Background: Among the oral antivirals used for treating patients with mild-to-moderate novel coronavirus disease 2019 (COVID-19), nirmatrelvir/ritonavir (NMV/RTV) and ensitrelvir (ESV) are inhibitors of cytochrome P450 (CYP) 3A, and therefore, can cause drug-drug interactions with concomitant medications. Tacrolimus (TAC), a substrate of CYP3A4/5, is administered for a long period to prevent rejection after kidney transplantation. TAC should be discontinued while using NMV/RTV because blood TAC levels significantly increase when these drugs are concomitantly administered. However, the influence of ESV on blood TAC levels has not yet been reported, and the management of TAC doses during the use of ESV remains unclear.

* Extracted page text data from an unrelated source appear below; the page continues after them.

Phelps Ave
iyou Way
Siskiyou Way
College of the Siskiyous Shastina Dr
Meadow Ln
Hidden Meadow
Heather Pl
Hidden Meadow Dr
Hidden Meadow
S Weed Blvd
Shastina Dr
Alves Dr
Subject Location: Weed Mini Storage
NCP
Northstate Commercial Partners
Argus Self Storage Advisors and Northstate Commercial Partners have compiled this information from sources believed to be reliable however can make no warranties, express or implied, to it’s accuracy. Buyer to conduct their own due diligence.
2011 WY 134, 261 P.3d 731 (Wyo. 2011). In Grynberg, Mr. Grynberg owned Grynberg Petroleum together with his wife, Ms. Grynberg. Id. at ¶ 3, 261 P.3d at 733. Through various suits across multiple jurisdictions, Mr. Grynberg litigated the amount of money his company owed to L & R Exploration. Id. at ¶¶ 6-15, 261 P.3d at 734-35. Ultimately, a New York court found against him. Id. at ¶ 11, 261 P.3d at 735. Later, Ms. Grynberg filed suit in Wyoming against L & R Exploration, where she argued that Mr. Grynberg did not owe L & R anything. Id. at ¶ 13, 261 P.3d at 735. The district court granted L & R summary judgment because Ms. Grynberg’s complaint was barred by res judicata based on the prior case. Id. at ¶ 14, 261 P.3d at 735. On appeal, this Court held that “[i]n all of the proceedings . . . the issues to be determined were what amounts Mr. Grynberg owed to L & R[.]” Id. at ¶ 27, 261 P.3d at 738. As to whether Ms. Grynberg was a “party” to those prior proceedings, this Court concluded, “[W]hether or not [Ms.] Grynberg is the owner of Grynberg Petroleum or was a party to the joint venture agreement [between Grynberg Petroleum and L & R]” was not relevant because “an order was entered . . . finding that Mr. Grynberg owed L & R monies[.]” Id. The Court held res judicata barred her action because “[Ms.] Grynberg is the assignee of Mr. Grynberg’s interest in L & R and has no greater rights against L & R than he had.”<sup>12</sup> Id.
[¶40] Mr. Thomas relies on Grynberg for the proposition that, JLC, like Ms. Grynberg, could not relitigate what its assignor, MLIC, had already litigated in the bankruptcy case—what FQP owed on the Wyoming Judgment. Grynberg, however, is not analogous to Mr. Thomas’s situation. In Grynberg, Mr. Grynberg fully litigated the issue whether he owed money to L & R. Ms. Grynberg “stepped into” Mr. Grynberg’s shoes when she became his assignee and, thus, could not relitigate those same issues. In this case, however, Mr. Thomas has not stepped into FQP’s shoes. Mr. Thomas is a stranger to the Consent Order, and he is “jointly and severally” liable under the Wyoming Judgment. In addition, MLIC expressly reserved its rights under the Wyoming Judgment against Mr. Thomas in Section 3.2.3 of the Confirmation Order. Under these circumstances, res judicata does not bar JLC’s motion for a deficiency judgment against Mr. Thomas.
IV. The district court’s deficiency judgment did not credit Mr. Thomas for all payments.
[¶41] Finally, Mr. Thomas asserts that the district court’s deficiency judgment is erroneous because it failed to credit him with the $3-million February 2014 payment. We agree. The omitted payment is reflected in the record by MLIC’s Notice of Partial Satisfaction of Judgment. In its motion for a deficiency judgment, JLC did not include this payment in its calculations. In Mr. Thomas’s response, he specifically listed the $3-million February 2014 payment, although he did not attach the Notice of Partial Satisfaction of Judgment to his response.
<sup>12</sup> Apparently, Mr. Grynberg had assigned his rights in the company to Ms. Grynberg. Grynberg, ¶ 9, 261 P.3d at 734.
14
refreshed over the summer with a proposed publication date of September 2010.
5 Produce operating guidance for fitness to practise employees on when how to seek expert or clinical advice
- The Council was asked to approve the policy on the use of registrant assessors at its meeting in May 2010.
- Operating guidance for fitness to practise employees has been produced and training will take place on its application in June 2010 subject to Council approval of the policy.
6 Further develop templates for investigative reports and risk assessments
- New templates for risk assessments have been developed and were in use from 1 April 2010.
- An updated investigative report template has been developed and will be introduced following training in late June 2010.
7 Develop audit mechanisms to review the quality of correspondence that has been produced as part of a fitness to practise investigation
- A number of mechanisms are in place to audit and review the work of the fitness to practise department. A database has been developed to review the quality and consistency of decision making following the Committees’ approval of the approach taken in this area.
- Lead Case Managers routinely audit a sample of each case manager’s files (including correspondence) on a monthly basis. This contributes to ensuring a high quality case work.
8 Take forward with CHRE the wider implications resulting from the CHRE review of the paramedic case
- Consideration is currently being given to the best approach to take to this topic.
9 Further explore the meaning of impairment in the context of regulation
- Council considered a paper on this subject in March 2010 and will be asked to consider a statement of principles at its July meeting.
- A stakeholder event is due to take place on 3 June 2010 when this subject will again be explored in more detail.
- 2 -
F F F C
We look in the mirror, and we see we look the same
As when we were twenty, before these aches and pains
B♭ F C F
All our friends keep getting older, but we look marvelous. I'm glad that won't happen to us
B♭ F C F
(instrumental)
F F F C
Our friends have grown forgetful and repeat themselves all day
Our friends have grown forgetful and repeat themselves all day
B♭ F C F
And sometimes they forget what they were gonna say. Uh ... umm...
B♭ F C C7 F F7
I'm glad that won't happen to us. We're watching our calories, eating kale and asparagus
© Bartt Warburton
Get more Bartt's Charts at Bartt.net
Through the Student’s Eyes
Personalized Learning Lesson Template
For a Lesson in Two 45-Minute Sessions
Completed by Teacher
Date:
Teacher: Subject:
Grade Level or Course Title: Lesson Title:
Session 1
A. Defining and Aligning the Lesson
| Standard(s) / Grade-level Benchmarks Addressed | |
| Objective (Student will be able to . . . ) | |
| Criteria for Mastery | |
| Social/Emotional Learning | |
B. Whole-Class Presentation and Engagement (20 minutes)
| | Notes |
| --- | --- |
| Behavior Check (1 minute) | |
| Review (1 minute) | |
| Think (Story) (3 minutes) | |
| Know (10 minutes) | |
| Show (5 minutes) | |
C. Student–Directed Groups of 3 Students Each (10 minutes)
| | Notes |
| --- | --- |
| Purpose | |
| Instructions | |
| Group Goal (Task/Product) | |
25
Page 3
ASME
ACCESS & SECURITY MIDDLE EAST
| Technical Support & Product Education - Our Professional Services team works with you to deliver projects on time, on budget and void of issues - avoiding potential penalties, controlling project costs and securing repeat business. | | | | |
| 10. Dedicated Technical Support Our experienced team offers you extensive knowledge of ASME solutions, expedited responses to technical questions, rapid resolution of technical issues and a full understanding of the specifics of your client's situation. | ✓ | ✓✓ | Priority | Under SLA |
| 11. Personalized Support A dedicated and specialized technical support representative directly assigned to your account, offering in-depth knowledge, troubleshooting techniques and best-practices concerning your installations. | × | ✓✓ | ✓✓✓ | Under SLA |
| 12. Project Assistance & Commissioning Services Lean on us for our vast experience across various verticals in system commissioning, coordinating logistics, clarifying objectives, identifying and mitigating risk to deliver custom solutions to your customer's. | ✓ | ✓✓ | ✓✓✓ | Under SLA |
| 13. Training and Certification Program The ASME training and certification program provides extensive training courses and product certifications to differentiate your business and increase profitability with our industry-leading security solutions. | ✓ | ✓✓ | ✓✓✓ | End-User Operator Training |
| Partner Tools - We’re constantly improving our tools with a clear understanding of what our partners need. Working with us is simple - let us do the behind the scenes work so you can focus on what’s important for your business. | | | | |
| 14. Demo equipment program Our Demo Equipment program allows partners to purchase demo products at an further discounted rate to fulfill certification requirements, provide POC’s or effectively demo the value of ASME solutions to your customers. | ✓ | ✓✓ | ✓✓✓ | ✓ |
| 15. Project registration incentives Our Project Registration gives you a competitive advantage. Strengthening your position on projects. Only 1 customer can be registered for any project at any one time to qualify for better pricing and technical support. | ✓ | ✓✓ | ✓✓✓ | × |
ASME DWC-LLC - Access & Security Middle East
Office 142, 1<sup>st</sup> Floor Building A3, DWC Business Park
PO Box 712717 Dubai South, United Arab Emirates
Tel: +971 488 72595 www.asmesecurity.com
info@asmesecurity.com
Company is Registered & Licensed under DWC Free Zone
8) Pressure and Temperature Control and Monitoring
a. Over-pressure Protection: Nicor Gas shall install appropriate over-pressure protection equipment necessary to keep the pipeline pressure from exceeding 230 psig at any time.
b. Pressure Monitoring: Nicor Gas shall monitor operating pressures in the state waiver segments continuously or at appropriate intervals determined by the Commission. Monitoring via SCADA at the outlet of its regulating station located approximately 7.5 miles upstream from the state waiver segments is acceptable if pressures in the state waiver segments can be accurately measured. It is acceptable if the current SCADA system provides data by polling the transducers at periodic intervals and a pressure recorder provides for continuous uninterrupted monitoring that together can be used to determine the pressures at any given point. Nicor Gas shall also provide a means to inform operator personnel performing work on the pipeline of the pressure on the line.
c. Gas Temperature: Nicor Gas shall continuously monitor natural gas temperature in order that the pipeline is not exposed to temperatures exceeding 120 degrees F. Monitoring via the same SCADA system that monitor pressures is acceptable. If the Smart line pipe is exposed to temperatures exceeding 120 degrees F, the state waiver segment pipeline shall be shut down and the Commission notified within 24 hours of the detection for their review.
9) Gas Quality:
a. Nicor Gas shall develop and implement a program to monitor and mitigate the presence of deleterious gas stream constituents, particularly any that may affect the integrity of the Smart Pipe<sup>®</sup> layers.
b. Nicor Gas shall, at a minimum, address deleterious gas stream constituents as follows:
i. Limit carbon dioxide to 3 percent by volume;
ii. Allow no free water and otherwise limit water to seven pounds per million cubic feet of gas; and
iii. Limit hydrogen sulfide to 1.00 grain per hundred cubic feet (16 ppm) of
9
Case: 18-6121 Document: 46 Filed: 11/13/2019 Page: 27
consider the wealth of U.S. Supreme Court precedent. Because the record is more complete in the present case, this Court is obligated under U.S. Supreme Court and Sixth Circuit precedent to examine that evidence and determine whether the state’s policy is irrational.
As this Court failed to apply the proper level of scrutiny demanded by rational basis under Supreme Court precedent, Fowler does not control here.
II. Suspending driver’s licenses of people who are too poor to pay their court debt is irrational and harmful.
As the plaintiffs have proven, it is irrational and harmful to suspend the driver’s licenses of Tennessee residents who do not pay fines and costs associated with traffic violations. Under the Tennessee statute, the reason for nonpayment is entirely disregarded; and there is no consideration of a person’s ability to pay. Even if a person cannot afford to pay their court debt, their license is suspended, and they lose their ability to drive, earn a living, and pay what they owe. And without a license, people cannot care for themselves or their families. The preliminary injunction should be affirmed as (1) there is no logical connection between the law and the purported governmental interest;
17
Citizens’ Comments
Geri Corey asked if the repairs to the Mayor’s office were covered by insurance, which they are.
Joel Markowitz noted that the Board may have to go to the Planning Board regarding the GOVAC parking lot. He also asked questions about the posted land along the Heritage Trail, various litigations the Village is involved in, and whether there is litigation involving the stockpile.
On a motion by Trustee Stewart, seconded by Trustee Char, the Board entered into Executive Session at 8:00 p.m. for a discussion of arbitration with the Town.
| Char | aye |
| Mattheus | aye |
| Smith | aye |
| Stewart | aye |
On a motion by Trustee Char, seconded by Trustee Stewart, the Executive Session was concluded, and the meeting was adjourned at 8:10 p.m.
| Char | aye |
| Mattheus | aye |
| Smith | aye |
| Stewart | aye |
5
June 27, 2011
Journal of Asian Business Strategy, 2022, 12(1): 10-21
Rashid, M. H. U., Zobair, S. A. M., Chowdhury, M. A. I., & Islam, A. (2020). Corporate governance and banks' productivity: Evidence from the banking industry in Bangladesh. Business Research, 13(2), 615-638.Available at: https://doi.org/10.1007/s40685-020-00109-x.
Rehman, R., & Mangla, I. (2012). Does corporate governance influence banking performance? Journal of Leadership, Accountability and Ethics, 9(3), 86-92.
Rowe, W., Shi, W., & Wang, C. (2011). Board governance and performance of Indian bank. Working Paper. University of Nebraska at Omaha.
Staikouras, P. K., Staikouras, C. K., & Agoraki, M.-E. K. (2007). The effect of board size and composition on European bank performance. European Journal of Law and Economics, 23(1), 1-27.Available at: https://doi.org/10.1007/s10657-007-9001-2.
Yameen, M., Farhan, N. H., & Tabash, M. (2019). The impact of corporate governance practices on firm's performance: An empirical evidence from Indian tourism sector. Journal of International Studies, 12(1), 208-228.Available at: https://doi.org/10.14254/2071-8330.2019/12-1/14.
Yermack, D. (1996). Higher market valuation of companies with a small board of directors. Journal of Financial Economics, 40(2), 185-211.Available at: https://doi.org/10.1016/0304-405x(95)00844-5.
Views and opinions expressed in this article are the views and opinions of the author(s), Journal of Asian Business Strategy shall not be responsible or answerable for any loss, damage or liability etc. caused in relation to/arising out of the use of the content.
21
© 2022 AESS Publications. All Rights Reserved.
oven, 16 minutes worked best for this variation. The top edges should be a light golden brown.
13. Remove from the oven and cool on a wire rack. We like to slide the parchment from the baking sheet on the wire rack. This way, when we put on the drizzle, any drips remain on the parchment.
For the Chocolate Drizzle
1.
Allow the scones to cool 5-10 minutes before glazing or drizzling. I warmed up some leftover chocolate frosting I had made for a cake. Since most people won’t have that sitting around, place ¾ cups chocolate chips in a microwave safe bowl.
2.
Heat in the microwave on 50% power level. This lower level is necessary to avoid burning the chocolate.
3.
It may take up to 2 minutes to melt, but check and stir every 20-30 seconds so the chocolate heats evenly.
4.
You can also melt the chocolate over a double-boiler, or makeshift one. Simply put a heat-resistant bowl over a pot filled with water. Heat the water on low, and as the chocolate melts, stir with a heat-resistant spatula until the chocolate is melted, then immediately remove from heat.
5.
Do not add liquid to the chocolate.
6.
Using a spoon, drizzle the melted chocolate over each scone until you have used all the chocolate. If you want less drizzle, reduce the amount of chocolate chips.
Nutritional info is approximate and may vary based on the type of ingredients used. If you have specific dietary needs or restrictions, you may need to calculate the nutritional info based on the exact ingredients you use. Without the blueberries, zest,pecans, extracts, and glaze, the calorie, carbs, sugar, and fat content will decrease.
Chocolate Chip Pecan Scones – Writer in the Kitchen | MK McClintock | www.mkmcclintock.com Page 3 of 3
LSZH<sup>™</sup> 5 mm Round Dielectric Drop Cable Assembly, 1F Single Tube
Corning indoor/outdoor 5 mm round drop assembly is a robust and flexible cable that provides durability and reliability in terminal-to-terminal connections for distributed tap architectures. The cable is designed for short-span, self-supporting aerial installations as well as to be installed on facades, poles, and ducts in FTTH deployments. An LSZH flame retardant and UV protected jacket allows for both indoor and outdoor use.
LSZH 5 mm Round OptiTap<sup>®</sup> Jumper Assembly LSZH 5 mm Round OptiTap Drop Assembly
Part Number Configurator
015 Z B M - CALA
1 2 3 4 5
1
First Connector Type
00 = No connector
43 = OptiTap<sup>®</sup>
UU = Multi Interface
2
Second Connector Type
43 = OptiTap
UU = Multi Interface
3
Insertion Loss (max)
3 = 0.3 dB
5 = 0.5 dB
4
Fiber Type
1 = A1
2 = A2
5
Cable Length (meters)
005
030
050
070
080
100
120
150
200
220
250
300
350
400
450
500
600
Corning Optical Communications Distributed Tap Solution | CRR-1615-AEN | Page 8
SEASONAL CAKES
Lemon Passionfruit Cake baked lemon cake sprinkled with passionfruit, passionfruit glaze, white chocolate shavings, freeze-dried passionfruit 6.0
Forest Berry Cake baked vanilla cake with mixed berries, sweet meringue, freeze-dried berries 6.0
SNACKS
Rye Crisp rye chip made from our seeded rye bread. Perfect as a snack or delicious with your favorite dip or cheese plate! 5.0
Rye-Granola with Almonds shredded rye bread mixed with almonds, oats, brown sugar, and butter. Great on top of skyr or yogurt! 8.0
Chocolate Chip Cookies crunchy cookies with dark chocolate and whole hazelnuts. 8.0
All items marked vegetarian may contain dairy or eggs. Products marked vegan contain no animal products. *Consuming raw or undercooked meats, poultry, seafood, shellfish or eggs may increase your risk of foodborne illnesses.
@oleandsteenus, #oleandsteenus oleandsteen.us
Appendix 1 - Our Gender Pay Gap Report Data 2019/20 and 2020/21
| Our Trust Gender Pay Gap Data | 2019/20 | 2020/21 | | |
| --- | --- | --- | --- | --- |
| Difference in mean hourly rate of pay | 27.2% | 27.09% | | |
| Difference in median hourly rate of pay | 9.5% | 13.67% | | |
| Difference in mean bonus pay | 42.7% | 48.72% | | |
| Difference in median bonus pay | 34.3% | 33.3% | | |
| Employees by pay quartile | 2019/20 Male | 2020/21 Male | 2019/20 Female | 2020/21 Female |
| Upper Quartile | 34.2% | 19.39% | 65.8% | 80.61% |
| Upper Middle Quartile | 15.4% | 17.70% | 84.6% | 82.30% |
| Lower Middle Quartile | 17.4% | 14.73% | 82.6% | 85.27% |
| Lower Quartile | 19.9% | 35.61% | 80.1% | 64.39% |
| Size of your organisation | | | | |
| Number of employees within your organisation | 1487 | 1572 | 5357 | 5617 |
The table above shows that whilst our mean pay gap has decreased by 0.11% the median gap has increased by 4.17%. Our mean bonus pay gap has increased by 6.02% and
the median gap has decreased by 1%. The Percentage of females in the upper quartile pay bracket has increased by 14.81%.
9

Case presentation: We experienced three kidney transplant recipients with COVID-19, whose blood trough levels of TAC increased by the concomitant use of NMV/RTV or ESV. In two patients administering NMV/RTV, blood trough levels of TAC increased more than tenfold after combination therapy, whereas in one patient administering ESV, TAC level increased approximately threefold.
Conclusions: These cases suggest that TAC administration should be discontinued during NMV/RTV treatment to maintain blood TAC levels within the therapeutic range, and a reduced TAC dose is sufficient during ESV treatment.